Devant la sous-commission des affaires étrangères du Congrès américain chargée de l’Afrique, l’évêque catholique nigérian a témoigné des atrocités commises contre les chrétiens au Nigeria, notamment dans la région du Centre et plus précisément dans l’État de Benue.

Mgr Anagbe a détaillé la persécution des chrétiens, en particulier dans les régions nord et centrale du Nigeria, où il affirme qu’il existe un agenda « visant à réduire et éventuellement éliminer l’identité chrétienne » du pays.

Ce discours a suscité de vives réactions de la part de responsables musulmans du pays, qui ont qualifié le témoignage de l’évêque catholique d’« infondé ».

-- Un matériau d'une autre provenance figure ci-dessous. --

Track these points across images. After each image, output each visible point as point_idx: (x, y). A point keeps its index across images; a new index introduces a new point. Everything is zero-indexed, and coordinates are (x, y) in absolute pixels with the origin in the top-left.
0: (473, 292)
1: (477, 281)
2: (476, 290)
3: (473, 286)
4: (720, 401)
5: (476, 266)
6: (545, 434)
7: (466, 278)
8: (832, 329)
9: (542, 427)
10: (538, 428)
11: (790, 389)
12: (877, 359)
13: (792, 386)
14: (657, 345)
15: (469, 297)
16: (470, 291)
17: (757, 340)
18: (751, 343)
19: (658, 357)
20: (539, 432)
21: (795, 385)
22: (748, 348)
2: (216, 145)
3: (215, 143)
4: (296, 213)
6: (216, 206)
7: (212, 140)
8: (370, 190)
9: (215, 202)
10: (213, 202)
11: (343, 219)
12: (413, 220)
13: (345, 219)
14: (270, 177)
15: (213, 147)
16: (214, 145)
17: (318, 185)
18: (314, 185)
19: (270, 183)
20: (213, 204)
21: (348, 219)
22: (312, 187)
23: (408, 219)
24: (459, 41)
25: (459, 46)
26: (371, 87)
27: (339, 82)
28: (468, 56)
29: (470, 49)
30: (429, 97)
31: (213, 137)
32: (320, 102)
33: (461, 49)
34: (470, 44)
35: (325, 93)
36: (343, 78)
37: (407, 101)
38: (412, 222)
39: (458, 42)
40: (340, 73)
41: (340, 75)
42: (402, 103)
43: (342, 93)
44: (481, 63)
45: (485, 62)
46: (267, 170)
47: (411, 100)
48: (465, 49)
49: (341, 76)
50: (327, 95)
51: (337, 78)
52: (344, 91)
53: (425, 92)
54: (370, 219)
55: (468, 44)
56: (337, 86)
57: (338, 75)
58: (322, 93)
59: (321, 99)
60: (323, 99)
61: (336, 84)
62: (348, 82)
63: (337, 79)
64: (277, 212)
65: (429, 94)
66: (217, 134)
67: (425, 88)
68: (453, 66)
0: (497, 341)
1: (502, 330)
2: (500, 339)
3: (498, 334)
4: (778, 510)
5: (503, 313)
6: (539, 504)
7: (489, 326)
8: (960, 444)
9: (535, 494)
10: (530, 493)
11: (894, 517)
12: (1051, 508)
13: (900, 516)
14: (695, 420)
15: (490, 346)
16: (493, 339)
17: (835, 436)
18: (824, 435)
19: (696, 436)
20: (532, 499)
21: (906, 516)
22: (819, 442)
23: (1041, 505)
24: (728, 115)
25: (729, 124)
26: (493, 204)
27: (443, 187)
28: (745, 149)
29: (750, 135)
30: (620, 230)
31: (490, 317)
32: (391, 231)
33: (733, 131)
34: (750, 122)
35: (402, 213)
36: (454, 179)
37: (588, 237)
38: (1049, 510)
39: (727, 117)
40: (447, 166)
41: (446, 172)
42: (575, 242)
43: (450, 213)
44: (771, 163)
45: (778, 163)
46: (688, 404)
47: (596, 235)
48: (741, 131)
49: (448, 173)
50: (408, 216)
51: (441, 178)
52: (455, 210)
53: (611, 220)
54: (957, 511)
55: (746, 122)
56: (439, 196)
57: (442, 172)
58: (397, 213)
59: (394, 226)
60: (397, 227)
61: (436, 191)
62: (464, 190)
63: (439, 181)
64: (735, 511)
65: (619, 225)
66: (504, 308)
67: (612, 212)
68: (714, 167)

Le 1er juin, des membres de l’Association nigériane des prêtres diocésains catholiques (NCDPA) du diocèse de Makurdi ont condamné la vague d’attaques ciblées meurtrières, les qualifiant de « persécution systématique des chrétiens » délibérément destinée à déstabiliser et à éprouver leur évêque, Mgr Anagbe.

Lors de l’entretien du 4 juin avec ACI Afrique, Mgr Anagbe a exhorté le peuple de Dieu dans son diocèse à s’accrocher à sa foi malgré l’escalade de la violence et les défis sécuritaires.

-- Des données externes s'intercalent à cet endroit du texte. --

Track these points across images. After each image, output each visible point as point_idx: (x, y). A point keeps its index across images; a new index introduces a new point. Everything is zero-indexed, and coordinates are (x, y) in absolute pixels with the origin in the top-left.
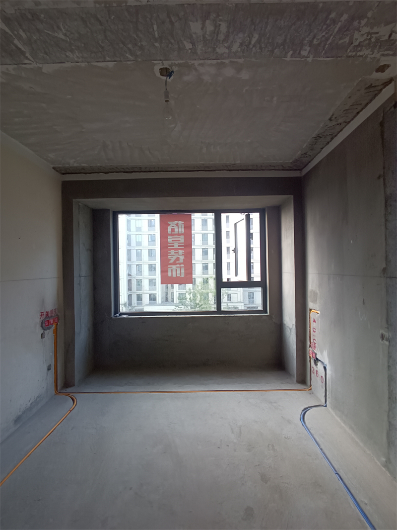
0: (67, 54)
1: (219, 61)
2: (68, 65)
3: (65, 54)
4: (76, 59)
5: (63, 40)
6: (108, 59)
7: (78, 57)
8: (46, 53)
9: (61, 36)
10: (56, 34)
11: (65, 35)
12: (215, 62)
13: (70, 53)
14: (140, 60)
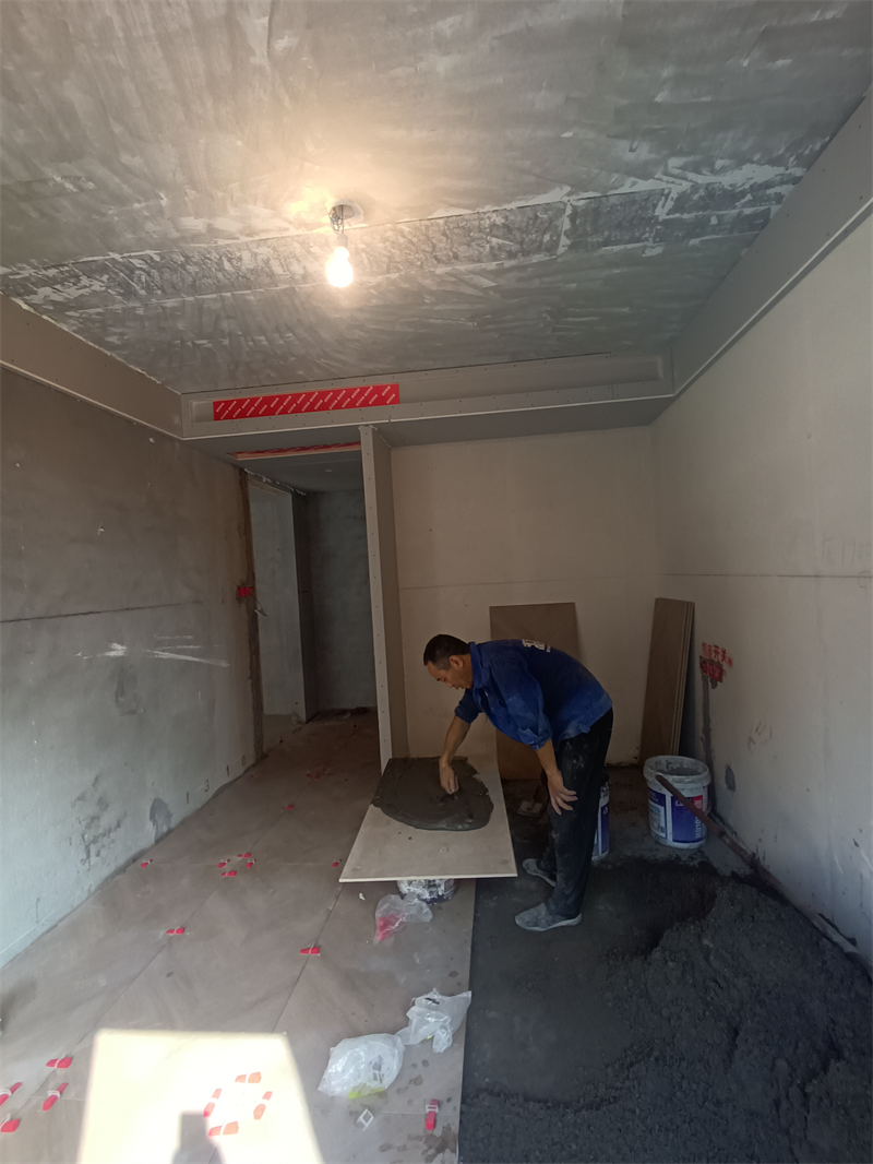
0: (503, 221)
1: (257, 238)
2: (513, 205)
3: (507, 219)
4: (494, 215)
5: (496, 237)
6: (441, 222)
7: (489, 218)
8: (537, 217)
9: (495, 241)
10: (500, 241)
11: (488, 242)
12: (263, 236)
13: (498, 223)
14: (389, 225)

« Notre foi ne doit pas faiblir. Si elle faiblit, en qui mettrons-nous notre confiance ? Nous devons faire confiance à Dieu. Notre foi en Lui ne nous décevra jamais », a-t-il déclaré.

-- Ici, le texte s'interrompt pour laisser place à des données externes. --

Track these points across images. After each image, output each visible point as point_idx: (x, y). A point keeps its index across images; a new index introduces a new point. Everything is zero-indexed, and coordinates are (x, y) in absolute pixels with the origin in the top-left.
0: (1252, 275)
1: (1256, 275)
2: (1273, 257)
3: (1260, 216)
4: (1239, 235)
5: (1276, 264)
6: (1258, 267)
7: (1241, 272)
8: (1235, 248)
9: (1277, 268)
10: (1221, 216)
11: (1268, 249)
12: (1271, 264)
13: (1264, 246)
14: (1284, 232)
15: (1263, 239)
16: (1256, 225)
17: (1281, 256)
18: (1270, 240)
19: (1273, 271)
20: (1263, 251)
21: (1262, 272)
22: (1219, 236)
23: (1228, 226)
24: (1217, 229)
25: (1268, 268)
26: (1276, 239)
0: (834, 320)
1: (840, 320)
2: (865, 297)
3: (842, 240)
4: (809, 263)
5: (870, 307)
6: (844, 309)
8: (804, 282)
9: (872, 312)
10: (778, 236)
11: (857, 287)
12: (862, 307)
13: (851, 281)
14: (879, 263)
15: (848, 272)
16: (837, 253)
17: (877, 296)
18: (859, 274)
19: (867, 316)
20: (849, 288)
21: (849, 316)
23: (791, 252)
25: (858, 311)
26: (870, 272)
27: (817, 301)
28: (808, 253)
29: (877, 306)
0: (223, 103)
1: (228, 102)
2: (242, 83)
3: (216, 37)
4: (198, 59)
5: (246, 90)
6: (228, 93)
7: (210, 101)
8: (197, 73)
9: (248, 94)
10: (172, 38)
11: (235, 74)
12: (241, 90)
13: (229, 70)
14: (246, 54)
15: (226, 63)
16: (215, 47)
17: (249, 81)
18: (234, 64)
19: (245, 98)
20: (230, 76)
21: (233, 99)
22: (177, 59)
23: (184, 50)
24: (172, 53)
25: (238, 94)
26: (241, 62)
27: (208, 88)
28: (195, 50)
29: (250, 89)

Mgr Anagbe a ajouté : « Dieu peut transformer même les cœurs les plus endurcis. Ceux qui mourront, mourront. Ceux qui survivront raconteront l’histoire. »

« Nous continuerons à prier et à demander à Dieu de nous guider. Dieu est la source de toute civilisation. Il ne nous décevra jamais », a conclu le chef de l’Église catholique à ACI Afrique.